From October 29, 2024:

Let me explain a little bit of context here. When I was young, probably around 13 or 14 years old, I was fascinated by–well, by a lot of things, but one of those things was weaving. I had read a description in a book that described weaving as “shuttles will fly” and I couldn’t get that imagery out of my head. I could see the women at their looms, hands moving smoothly and quickly to make intricately-patterned cloth. The image was tantalizing and magical and I wanted to do that.
About 6 years ago, I opened a small rigid heddle loom on Christmas morning. A friend of mine, with a large floor loom, and I spent a couple of hours putting the loom together and, after she left, I stared at the loom on my kitchen table with some trepidation. What the heck did I do next? After a browse through the first chapter of the How-to book, gifted alongside the loom, I decided to try to measure the warp.
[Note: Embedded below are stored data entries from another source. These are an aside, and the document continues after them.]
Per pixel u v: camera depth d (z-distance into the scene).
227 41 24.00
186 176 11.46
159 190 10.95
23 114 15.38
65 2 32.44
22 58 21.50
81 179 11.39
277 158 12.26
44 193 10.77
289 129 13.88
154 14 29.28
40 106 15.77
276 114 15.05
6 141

I didn’t have a warping board or, rather, I did but I didn’t realize the loom itself came with warping pegs and could double as a warping board. I decided the next best thing was an alternative method described either in the book or found by Googling; I can’t remember which. I attempted to tie the yarn I was using to a kitchen chair, thread through the heddle, and tie it onto the rod at the edge of the loom. I don’t remember why I decided that I had measured incorrectly (or maybe I had just tied it on incorrectly and needed to redo it?), but either way I realized that this method was not working for me and I undid it all. To be fair, having to eat dinner at the table was probably also a reason to pack it all up.
It stayed packed up until about two years ago when my husband and I bought a house with enough space to give me a craft room. It now sits, all set up on its stand, in the corner of my craft room, waiting to be used. It has waited for two years. At first it was because I had realized that the loom would double as a warping board and was waiting for the pegs I ordered to arrive. Then, after I found the pegs that had come with the loom in the first place, it was because I needed to detach the loom from the stand to use the pegs. Then it was that I hadn’t quite put my craft room together yet (still an ongoing project) and so I didn’t have the space or the time to focus on it. Finally, I decided to worry about measuring the warp later and just throw a small amount of yarn on the loom and weave something small, maybe 3 inches or so, just to say I had woven something.
Now, about 6 years after receiving the loom, I have woven nothing, not even something only 3 inches in length. While procrastination is in my nature, it ramps up more when I’m nervous about something. In this case, I’m scared to mess up at something new, more than I am being bad at it. I know those two things seem identical, but being bad means that I am weaving correctly but it doesn’t look pretty or polished at all. Messing it up means I am weaving incorrectly, that I’m doing it wrong.
I’m not sure when I’ll take the plunge, throw some yarn on the loom, gather up my courage, and weave something small. I’ll let you know when I do though.